Diagnostic yield of chromosomal microarray in children with intellectual disability
Of the 225 participating children, 138 underwent CMA testing; 53 (38%) children were referred to the Clinical Genetic Service by the expedited referral pathway. Table 2 shows that 16 (11.6%) children demonstrated clinically significant CNVs that explained their ID phenotype and 10 (7.2%) had variants of uncertain significance (VUS). The diagnostic yield of CMA increased with severity of ID: it was 8.7% in moderate ID, 17.6% in severe ID, and 23.5% in profound ID (P<0.05; Table 3). Among the 16 children with clinically significant CNVs, 11 demonstrated copy number loss (deletion), four demonstrated copy number gain (duplication), and one demonstrated an unbalanced translocation between chromosome 7q and 20p (Table 4). One case of Angelman syndrome was detected by CMA and later confirmed with MLPA. One case of Cri du chat syndrome was detected by CMA and later confirmed with FISH. In total, 69% of pathogenic or likely pathogenic CNVs were de novo. Ten children (7.2%) were incidentally identified as carriers of disease: six were alpha thalassemia heterozygous carriers, one was a heterozygous carrier of Joubert syndrome type 4, one was a heterozygous carrier of autosomal recessive disease Joubert syndrome and nephronophthisis, one was a heterozygous carrier of autosomal recessive deafness affecting the OTOA gene, and one was a carrier of Klinefelter syndrome.
The overall diagnostic yield of CMA among children with ID (11.6%) was consistent with studies performed in other regions of the world. The diagnostic yield of CMA increased with severity of ID and was much higher in children with dysmorphism (45.8% vs 4.4%, P<0.05).
Variants of uncertain significance are not uncommon. In all, 7.2% of children in this cohort had VUS (Table 5). Regular follow-up and reassessment by a clinical geneticist is necessary for these children, because VUS may eventually be re-classified as pathogenic or benign as clinical and genomic data accumulate in the literature.

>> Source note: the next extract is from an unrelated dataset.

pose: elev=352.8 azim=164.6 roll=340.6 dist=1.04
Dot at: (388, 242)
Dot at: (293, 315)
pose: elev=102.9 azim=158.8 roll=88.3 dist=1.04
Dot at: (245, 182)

The paradigm shift in the medical genetic and genomic field from the phenotype-first approach to the genotype-first approach is revolutionary. Traditionally, a phenotype-first approach was used to guide the investigation of possible genetic diagnoses, eg, karyotyping for Down syndrome, or specific assays, such as FISH, for DiGeorge syndrome. In the past decade, CMA has allowed more comprehensive unbiased discovery of microdeletion and microduplication syndromes throughout the human genome. Since the 1980s, it has been well-known that certain chromosomal microdeletion and microduplication syndromes are associated with recognisable forms of ID and DD. Classical examples include 15q11-q13 deletion, associated with Prader-Willi and Angelman syndromes, and 22q11.2 deletion, associated with DiGeorge syndrome (velocardiofacial syndrome). Thus far, approximately 50 to 60 recurrent microdeletion or duplication syndromes have been identified in children with DD or ID.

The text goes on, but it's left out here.